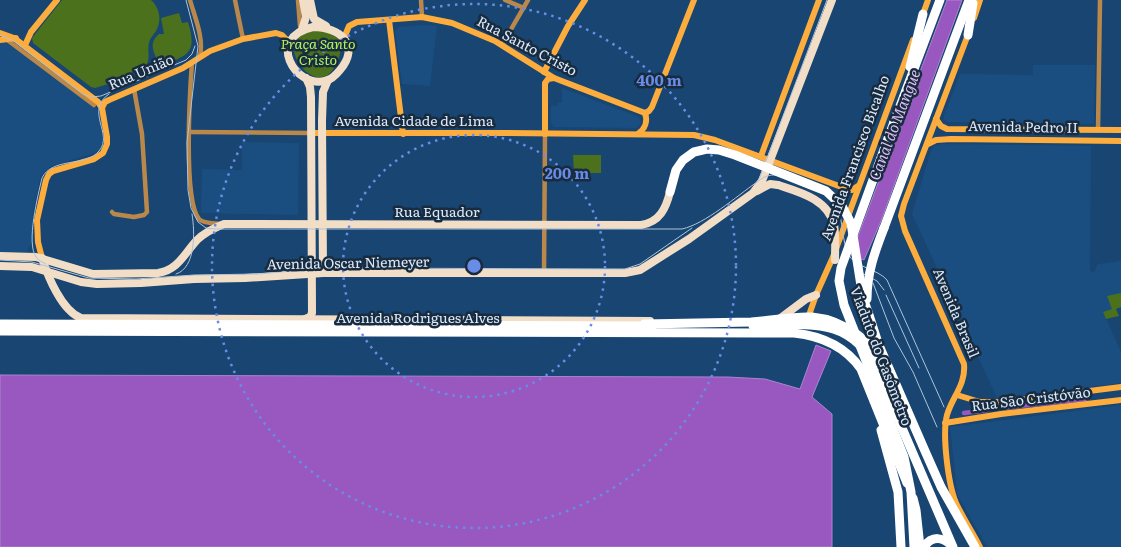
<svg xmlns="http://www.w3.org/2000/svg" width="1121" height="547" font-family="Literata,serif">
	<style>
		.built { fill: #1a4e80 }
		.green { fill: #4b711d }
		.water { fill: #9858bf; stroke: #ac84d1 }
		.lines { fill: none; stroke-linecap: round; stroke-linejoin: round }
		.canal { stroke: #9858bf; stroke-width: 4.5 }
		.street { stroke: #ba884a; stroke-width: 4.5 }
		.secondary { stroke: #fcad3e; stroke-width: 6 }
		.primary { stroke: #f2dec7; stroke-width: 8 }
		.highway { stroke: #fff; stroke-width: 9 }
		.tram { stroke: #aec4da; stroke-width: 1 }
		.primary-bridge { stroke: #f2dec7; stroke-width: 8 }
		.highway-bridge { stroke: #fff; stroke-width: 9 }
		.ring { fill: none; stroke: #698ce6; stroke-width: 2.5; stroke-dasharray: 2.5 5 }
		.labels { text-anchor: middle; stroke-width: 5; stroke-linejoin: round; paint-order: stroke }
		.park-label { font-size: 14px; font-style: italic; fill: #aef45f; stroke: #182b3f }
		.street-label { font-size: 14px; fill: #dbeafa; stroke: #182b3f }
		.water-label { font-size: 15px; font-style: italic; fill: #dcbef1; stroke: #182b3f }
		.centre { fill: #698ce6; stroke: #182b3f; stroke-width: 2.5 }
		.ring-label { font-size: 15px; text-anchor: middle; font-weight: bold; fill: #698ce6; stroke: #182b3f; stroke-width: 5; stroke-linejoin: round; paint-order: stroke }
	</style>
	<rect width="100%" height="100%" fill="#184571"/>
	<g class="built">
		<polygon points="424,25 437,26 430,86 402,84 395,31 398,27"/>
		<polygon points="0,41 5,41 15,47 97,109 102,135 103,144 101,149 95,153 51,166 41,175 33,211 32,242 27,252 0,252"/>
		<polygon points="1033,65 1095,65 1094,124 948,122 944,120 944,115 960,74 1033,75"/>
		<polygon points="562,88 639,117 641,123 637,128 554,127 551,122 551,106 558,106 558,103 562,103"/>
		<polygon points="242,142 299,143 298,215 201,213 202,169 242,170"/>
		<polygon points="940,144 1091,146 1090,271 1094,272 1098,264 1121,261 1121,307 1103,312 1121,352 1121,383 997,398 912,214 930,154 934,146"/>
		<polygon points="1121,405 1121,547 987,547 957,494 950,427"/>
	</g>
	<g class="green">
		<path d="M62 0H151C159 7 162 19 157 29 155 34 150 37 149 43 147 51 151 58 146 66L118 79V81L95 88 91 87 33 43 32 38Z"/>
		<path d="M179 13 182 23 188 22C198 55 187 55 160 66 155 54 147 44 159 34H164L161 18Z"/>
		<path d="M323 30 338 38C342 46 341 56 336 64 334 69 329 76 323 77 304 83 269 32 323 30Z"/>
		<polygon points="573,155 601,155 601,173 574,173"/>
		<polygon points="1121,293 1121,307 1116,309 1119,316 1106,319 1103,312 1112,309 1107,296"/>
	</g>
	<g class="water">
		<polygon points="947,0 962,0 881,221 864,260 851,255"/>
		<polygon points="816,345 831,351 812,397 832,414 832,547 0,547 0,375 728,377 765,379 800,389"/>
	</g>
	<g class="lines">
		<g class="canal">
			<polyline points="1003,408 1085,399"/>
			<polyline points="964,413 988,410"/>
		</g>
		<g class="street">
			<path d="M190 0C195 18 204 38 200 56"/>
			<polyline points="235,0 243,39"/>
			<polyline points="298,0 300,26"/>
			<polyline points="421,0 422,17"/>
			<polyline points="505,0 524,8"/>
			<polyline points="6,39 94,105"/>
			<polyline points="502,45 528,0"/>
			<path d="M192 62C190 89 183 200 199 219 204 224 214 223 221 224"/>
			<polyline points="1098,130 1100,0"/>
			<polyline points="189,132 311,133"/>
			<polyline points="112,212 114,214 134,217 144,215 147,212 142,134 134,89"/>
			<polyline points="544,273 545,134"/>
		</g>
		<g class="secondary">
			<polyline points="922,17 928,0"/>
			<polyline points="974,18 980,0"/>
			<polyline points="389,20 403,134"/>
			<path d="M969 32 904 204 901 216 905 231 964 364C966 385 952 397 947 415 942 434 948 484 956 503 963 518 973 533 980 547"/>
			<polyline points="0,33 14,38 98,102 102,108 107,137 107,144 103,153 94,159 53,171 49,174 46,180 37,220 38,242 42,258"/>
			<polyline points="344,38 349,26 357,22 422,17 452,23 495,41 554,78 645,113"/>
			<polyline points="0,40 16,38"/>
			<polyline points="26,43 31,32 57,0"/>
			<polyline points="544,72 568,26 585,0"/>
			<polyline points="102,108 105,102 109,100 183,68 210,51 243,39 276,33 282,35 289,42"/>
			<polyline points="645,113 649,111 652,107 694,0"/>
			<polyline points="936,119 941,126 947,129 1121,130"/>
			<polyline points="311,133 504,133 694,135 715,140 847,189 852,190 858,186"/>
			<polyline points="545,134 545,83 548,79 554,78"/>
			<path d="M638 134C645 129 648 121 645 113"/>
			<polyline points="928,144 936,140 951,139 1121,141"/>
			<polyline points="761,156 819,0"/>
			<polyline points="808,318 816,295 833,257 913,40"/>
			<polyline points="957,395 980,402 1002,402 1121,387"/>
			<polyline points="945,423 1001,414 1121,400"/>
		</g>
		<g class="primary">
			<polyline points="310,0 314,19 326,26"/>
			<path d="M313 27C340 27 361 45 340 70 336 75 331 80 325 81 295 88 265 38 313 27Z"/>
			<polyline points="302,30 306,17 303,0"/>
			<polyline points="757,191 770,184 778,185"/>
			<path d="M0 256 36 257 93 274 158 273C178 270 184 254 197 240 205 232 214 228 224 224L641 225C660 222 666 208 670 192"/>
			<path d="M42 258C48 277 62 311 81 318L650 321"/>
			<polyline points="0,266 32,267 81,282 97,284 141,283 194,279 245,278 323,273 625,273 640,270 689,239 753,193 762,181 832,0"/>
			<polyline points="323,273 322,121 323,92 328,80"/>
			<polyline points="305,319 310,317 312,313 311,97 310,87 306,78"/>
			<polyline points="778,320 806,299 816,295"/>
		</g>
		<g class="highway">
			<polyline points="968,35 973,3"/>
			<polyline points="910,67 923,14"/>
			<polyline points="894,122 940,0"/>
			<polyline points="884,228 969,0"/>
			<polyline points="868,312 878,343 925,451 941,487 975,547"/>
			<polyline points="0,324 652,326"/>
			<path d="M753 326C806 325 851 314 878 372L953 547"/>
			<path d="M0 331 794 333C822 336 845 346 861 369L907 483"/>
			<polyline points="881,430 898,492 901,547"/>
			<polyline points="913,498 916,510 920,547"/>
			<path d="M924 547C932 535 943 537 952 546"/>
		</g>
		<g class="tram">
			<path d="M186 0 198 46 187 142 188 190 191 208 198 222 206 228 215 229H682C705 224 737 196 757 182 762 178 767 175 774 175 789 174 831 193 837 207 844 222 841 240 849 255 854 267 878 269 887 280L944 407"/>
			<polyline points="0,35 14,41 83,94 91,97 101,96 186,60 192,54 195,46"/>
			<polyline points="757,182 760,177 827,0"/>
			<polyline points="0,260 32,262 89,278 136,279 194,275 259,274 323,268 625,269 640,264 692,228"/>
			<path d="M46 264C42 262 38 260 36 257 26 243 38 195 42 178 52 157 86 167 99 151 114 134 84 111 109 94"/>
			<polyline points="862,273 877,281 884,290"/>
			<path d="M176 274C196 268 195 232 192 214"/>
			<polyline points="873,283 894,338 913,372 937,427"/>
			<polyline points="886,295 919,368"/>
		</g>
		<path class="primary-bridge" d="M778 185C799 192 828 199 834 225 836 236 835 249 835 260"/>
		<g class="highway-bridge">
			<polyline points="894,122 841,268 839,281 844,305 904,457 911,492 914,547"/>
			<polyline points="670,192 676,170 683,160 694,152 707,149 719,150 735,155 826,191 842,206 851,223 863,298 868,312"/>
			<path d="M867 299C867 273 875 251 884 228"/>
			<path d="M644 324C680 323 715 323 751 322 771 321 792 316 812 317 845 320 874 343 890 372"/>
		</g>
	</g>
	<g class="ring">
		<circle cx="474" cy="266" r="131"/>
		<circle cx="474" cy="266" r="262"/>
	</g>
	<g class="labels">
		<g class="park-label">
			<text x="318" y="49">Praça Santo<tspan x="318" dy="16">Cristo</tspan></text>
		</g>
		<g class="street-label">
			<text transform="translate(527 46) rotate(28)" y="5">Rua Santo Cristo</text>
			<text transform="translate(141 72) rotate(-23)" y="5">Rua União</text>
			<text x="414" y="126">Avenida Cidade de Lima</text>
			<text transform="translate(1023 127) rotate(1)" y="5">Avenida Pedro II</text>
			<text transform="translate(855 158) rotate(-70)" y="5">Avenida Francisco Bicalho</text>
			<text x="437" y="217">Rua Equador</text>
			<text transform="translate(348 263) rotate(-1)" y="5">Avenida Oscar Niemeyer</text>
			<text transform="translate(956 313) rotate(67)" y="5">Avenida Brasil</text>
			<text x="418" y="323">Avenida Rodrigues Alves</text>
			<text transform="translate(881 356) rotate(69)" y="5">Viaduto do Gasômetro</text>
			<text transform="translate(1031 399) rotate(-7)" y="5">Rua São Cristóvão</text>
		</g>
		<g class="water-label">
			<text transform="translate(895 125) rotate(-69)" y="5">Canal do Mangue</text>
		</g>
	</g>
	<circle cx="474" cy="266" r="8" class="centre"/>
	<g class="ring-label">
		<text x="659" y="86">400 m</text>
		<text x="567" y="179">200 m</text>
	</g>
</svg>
******************************
:: Exercise description ::
Go back to the listing above. Copy word for word the lines from the one with "15px; text-anchor: middle;" through the one with "639,117 641,123 637,128", and nothing more.

:: Reply ::
		.ring-label { font-size: 15px; text-anchor: middle; font-weight: bold; fill: #698ce6; stroke: #182b3f; stroke-width: 5; stroke-linejoin: round; paint-order: stroke }
	</style>
	<rect width="100%" height="100%" fill="#184571"/>
	<g class="built">
		<polygon points="424,25 437,26 430,86 402,84 395,31 398,27"/>
		<polygon points="0,41 5,41 15,47 97,109 102,135 103,144 101,149 95,153 51,166 41,175 33,211 32,242 27,252 0,252"/>
		<polygon points="1033,65 1095,65 1094,124 948,122 944,120 944,115 960,74 1033,75"/>
		<polygon points="562,88 639,117 641,123 637,128 554,127 551,122 551,106 558,106 558,103 562,103"/>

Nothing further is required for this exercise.